Problems to solve |
(a) List each date heading that appears in the Murfreesboro diary extract.
(b) Write the next passage of the Murfreesboro diary extract, following on from its final sentence.

Extract |
#####
This has been the coldest day of the season in this latitude. The ground is frozen hard. I made the round of the picket line after dinner, and was thoroughly chilled. Visited the hospital this evening. Young Willets, of the Third, whom I thought getting along well before I left for home, died two days before my return. Benedict is dead, and Glenn, poor fellow, will go next. His leg is in a sling, and he is compelled to lie in one position all the time. Mortification has set in, and he can not last more than a day or two. Murfreesboro is one great hospital, filled with Nationals and Confederates.

February, 4

At noon cannonading began on our left and front, and continued with intervals until sunset. I have heard no explanation of the firing, but think it probable our troops started up the Shelbyville road to reconnoiter, discovered the enemy, and a small fight ensued.

February, 5

It is said the enemy came within six miles of Murfreesboro yesterday, and attacked a forage train.

The weather has been somewhat undecided, and far from agreeable.

February, 6

A lot of rebel papers, dated January 31st, have [217] been brought in. They contain many extracts clipped from the Northern Democratic press, and the Southern soul is jubilant over the fact that a large party in Ohio and Indiana denounce President Lincoln. The rebels infer from this that the war must end soon, and the independence of the Southern States be acknowledged. Our friends at home should not give aid and comfort to the enemy. They may excite hopes which, in time, they will themselves be compelled to help crush.

February, 7

Few of the men who started home when I did have returned. The General is becoming excited on the subject of absentees. From General Thomas' corps alone there are sixteen thousand men absent, sick, pretending to be sick, or otherwise. Of my brigade there are sixteen hundred men present for duty, and over thirteen hundred absent — nearly onehalf away. The condition of other brigades is similar. If a man once gets away, either into hospital or on detached duty, it is almost impossible to get him back again to his regiment. A false excuse, backed up by the false statement of a family physician, has hitherto been accepted; but hereafter, I am told, it will not be. Uncle Sam can not much longer stand the drain upon his finances which these malingerers occasion, and his reputation suffers also, for he can not do with fifty thousand men what it requires one hundred thousand to accomplish.
#####
Data listing |
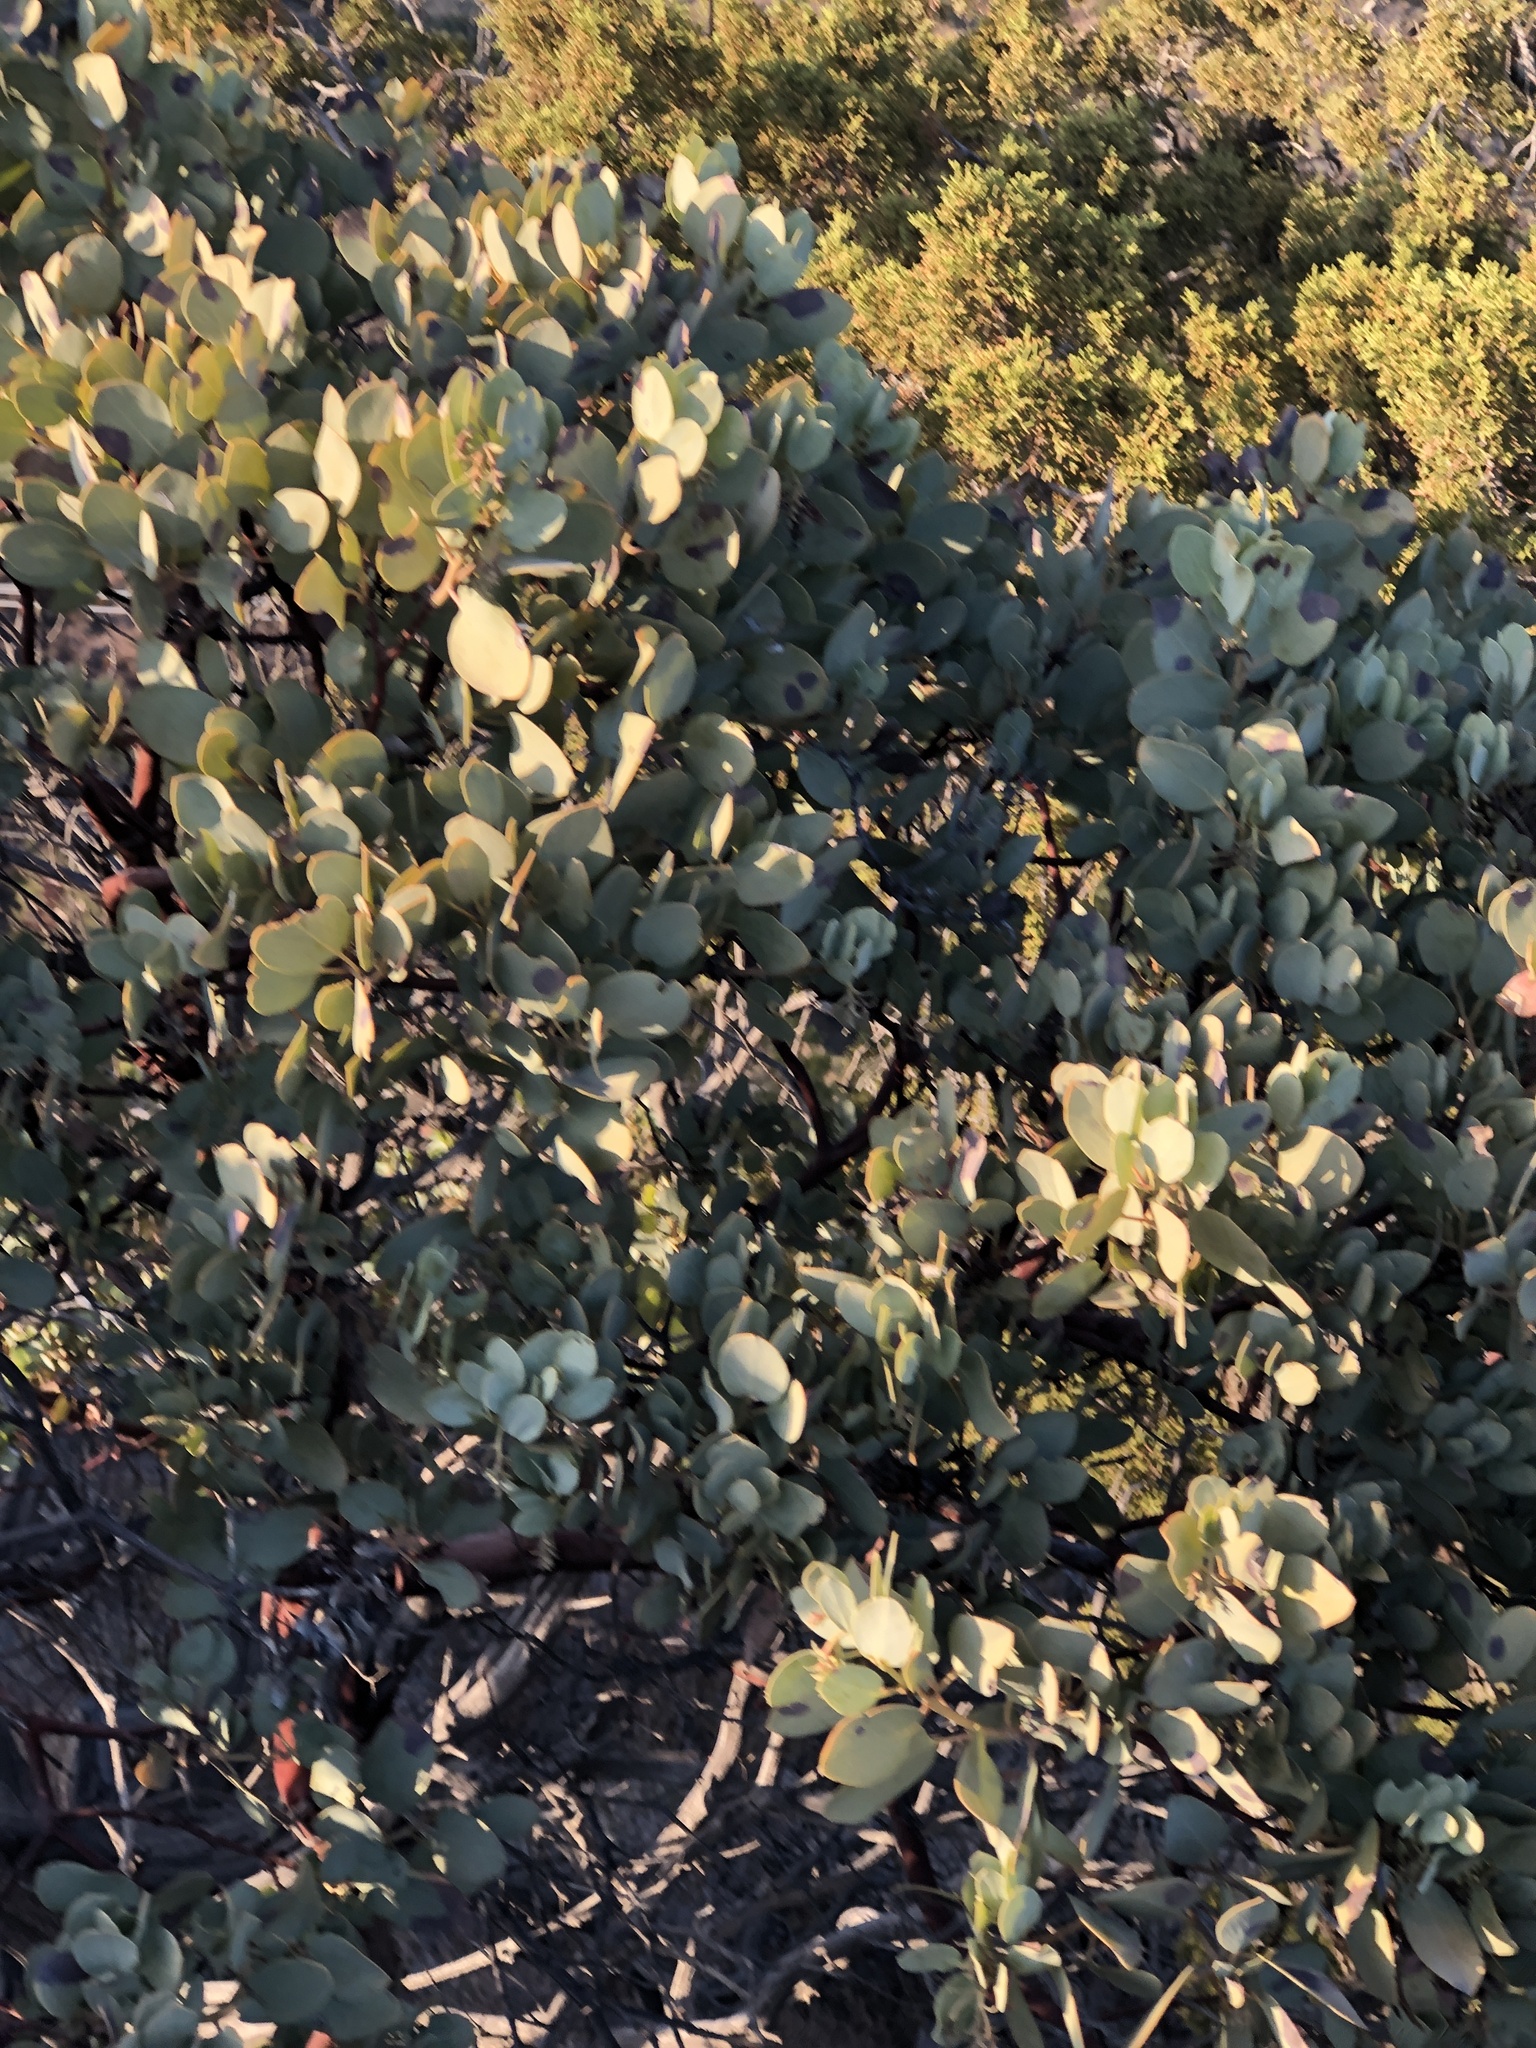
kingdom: Plantae
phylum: Tracheophyta
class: Magnoliopsida
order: Ericales
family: Ericaceae
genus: Arctostaphylos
#####
Answer set |
(a)
February, 4
February, 5
February, 6
February, 7

(b)
People may say Rosecrans had at the battle of Murfreesboro nearly one hundred regiments. A regiment [218] should contain a thousand men; in a hundred regiments, therefore, there should have been one hundred thousand men. With this force he should have swallowed Bragg; but they must understand that the largest of these regiments did not contain over five hundred men fit for duty, and very many not over three hundred. The men in hospital, the skulkers at home, and the skedaddlers here, count only on the muster and pay-rolls; our friends at home should remember, therefore, that when they take a soldier by the land who should be with his regiment, and say to him, “Poor fellow, you have seen hard times enough, stay a little longer, the army will not miss you,” that some other poor fellow, too brave and manly to shirk, shivers through the long winter hours at his own post, and then through other long hours at the post of the absentee, thus doing double duty; and they should bear in mind, also, that in battle this same poor fellow has to fight for two, and that battles are lost, the war prolonged, and the National arms often disgraced, by reason of the absence of the men whom they encourage to remain at home a day or two longer. If every Northern soldier able to do duty would do it, Rosecrans could sweep to Mobile in ninety days; but with this skeleton of an army, we rest in doubt and idleness. There is a screw loose somewhere.

February, 10

Fortifications are being constructed. My men are working on them.

Just now I heard the whistle of a locomotive, on the opposite side of the river. This is the first intimation [219] we have had of the completion of the road to this point. The bridge will be finished in a day or two, and then the trains will arrive and depart from Murfreesboro regularly.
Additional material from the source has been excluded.